Je voudrai sincèrement saluer l’action du public car notre cinéma est ce qu’il est. En tant que technicien, je suis souvent gêné de voir certains films parce que techniquement, ils sont mal faits. A l’inverse, quand je vois l’engouement avec lequel les cinéphiles se bousculent pour voir les films, je me dis qu’ils méritent d’être encouragés. Dès lors qu’il s’agit d’un film burkinabé, le public est là et ça fait chaud au cœur. C’est pourquoi, nous avons le devoir d’élever le niveau qualitatif de nos films pour toujours mériter la confiance du public.
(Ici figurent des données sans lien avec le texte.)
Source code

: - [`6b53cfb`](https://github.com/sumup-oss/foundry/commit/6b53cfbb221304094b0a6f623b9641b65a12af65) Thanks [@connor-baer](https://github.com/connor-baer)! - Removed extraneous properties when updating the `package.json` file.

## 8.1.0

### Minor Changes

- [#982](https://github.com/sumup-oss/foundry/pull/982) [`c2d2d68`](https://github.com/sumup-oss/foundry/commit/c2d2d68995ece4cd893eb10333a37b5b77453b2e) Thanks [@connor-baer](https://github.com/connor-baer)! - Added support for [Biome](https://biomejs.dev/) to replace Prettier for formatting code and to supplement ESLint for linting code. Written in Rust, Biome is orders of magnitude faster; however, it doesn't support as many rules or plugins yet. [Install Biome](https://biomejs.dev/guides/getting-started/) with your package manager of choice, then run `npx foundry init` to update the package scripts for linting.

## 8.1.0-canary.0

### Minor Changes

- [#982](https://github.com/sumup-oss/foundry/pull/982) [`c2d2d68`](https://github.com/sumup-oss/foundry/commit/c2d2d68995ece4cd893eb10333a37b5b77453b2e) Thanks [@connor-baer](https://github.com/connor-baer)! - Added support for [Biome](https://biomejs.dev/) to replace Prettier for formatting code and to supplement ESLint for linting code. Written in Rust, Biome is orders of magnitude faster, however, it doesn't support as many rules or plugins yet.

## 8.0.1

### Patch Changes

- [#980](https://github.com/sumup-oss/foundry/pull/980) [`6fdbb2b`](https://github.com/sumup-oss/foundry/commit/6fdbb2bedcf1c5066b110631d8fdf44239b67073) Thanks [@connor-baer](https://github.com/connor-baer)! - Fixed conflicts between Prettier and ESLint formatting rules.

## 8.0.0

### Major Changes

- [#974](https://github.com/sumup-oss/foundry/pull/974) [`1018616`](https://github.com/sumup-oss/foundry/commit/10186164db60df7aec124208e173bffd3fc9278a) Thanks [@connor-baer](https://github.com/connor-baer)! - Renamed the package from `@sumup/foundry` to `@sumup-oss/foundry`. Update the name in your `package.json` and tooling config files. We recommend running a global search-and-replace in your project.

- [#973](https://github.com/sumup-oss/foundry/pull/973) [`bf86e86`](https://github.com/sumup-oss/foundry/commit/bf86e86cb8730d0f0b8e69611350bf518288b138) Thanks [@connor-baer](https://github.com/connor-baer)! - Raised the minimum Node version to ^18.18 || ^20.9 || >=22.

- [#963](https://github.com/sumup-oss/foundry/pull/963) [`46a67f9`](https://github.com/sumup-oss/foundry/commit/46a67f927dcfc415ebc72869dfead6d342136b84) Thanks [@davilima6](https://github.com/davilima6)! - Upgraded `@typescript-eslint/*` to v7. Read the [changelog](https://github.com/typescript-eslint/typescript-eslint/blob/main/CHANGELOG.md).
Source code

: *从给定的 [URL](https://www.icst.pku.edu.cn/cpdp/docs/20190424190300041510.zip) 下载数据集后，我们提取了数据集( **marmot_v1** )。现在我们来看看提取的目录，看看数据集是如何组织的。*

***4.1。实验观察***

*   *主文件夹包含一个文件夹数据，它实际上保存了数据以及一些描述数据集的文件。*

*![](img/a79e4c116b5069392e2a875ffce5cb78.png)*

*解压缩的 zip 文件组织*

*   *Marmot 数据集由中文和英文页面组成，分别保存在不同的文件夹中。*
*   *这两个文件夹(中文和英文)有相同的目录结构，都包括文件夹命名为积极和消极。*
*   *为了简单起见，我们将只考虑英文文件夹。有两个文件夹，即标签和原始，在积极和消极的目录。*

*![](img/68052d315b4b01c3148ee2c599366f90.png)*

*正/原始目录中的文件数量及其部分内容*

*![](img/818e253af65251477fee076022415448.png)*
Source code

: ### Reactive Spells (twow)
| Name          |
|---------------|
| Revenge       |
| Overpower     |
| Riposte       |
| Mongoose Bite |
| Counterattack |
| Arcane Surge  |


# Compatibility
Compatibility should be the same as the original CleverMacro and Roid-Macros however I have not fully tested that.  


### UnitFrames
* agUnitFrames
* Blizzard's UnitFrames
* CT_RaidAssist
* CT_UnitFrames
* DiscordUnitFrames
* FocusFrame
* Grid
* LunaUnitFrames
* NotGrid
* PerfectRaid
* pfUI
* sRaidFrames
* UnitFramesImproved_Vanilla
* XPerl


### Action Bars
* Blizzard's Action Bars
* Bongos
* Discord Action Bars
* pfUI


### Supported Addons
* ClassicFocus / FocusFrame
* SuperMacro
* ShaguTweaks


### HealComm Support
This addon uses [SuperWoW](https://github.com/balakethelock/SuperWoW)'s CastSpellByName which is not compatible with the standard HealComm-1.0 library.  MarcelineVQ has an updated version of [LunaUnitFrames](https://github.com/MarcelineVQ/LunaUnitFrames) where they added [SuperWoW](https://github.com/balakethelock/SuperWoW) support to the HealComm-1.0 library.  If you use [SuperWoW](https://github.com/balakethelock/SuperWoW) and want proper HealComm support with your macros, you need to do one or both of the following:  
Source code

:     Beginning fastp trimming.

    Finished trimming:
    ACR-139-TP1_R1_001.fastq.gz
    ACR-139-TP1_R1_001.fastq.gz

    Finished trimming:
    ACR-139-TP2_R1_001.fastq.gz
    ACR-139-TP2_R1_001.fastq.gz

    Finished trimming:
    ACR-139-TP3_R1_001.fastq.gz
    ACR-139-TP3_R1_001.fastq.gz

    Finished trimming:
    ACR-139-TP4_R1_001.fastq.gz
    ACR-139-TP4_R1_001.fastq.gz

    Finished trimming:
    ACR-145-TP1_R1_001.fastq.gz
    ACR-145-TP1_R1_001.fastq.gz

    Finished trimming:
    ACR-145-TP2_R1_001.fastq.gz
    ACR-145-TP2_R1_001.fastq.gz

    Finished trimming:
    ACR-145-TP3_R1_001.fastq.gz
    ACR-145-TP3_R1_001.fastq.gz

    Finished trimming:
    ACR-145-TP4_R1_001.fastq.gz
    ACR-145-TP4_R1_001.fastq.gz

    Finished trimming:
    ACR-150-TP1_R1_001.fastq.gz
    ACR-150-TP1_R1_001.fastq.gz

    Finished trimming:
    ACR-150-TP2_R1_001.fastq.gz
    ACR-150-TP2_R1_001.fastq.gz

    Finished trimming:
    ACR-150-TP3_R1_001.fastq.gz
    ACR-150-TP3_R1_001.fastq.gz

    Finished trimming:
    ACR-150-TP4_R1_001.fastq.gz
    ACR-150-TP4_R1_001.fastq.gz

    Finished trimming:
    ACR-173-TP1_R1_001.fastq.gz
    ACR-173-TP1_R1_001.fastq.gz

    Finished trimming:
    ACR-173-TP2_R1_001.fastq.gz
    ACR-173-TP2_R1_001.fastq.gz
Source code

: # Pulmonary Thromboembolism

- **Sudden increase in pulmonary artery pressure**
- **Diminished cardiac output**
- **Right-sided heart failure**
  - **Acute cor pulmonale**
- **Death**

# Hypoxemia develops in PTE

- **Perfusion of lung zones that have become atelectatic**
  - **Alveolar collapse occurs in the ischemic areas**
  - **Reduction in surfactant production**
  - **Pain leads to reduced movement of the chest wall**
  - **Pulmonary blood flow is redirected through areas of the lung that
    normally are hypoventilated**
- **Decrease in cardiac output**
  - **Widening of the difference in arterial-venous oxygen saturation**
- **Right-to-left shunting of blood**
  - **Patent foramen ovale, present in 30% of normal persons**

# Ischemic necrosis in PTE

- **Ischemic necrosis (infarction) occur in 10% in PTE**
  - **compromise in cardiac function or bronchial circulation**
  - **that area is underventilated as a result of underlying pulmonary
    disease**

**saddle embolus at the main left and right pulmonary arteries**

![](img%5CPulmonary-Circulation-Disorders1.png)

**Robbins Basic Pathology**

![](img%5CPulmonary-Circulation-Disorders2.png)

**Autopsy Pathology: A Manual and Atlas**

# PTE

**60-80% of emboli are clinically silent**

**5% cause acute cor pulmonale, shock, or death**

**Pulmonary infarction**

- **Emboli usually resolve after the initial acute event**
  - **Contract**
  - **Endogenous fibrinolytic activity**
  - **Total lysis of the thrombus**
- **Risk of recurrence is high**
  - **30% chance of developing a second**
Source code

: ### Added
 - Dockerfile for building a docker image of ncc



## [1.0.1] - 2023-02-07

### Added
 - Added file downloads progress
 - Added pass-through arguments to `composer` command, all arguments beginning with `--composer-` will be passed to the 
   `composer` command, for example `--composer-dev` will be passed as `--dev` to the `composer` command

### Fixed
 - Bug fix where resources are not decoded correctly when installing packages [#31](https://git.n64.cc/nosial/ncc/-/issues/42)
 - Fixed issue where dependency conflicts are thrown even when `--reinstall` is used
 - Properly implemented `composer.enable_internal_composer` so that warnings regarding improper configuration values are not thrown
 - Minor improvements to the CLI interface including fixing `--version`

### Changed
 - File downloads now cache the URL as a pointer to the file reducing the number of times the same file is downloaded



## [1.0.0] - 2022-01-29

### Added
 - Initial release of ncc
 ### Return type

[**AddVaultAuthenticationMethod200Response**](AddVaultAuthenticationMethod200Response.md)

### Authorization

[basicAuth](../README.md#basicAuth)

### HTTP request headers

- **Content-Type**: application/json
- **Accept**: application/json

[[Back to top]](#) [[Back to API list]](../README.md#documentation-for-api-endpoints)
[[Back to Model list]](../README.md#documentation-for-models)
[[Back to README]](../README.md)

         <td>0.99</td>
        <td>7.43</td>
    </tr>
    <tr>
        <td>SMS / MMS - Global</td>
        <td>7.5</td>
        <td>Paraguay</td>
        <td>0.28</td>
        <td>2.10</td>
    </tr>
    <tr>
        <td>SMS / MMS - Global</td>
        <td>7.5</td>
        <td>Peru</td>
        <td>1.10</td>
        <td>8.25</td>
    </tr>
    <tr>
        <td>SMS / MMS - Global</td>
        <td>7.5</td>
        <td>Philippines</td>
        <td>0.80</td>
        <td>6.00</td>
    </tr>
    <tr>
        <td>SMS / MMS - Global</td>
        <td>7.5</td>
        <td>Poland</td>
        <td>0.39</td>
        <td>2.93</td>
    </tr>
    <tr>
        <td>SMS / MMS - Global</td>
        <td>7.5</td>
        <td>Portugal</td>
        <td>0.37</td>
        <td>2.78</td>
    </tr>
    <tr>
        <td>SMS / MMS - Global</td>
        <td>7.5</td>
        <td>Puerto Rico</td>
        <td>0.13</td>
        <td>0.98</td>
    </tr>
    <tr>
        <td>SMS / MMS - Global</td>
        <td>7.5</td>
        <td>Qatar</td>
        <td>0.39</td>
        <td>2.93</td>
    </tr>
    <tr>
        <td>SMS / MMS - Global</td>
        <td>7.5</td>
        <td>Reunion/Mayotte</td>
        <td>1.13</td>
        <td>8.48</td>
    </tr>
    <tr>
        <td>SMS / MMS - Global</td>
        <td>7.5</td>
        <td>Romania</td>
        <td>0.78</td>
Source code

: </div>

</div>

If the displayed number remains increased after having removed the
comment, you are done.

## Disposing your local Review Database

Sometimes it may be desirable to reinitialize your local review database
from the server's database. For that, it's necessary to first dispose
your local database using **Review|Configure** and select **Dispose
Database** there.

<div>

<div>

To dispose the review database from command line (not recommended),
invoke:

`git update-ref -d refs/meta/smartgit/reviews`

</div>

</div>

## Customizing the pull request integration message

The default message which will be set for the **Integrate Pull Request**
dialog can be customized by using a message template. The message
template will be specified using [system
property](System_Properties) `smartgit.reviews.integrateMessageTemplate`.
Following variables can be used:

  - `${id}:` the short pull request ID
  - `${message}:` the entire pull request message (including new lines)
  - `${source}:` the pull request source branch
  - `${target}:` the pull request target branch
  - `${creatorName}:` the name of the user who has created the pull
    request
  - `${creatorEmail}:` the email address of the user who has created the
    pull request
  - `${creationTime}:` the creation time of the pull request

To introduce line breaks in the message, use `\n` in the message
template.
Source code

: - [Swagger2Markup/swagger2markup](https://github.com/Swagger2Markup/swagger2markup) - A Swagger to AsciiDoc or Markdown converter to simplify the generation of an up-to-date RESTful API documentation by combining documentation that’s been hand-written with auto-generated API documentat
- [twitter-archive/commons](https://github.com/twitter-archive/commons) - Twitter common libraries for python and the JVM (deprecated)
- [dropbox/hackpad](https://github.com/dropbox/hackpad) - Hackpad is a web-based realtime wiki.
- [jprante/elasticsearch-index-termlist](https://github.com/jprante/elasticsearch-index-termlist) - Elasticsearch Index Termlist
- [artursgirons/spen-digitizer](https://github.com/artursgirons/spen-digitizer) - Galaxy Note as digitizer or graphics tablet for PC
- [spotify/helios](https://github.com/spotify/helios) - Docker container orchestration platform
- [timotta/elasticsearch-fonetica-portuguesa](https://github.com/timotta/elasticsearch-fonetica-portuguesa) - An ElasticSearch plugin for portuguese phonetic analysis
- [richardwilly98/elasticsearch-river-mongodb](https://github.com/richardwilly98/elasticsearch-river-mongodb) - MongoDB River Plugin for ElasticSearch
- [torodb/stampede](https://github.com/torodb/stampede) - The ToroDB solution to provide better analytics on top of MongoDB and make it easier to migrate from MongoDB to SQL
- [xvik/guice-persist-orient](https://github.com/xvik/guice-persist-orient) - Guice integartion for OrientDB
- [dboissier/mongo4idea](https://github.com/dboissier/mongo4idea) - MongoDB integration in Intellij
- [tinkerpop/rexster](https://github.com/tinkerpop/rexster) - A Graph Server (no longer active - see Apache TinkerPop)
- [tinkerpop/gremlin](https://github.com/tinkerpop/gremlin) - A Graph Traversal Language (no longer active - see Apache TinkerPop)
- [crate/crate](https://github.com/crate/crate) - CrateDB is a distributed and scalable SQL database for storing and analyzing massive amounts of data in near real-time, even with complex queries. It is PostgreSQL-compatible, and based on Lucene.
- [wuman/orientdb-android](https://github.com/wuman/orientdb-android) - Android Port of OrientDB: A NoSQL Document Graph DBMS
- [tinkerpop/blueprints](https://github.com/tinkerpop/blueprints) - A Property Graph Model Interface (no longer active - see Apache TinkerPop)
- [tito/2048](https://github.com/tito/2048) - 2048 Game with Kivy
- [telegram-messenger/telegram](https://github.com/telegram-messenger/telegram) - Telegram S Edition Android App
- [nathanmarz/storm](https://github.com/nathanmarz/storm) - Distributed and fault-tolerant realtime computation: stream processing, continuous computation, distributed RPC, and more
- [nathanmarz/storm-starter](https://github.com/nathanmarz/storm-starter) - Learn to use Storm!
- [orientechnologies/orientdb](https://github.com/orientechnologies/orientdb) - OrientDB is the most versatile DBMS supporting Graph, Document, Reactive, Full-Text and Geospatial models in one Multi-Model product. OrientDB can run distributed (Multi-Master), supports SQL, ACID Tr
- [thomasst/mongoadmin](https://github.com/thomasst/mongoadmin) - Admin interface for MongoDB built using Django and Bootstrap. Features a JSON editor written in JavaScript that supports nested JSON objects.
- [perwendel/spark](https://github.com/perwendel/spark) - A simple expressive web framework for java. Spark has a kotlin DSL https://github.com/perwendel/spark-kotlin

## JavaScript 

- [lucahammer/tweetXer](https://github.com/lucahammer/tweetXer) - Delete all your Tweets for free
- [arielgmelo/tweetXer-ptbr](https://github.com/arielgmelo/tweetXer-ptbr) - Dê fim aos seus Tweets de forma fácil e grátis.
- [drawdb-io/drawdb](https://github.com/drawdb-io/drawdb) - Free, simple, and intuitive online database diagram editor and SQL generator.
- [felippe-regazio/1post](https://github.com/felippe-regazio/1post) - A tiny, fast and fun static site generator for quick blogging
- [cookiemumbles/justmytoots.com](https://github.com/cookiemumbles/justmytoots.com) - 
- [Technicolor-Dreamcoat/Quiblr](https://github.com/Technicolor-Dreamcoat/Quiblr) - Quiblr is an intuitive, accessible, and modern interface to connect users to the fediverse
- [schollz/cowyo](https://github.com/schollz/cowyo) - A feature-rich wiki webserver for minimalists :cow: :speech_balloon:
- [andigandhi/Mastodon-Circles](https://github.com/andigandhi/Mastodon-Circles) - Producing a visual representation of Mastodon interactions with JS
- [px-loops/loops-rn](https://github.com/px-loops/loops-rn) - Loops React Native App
Pour ce qui est des responsables du cinéma, je dirai que tous nos regards sont tournés vers eux. Ils sont comme des pères de famille et à ce titre, ils font ce qu’ils peuvent pour le cinéma. Ils viennent justement d’acquérir du matériel de haute définition qu’ils ont mis à la disposition des cinéastes. Je crois que jusque-là, ça va; mais ils peuvent encore mieux faire parce que les subventions annuelles pour les films sont encore très peu malgré les 50 millions de francs dont bénéficient les cinéastes burkinabé.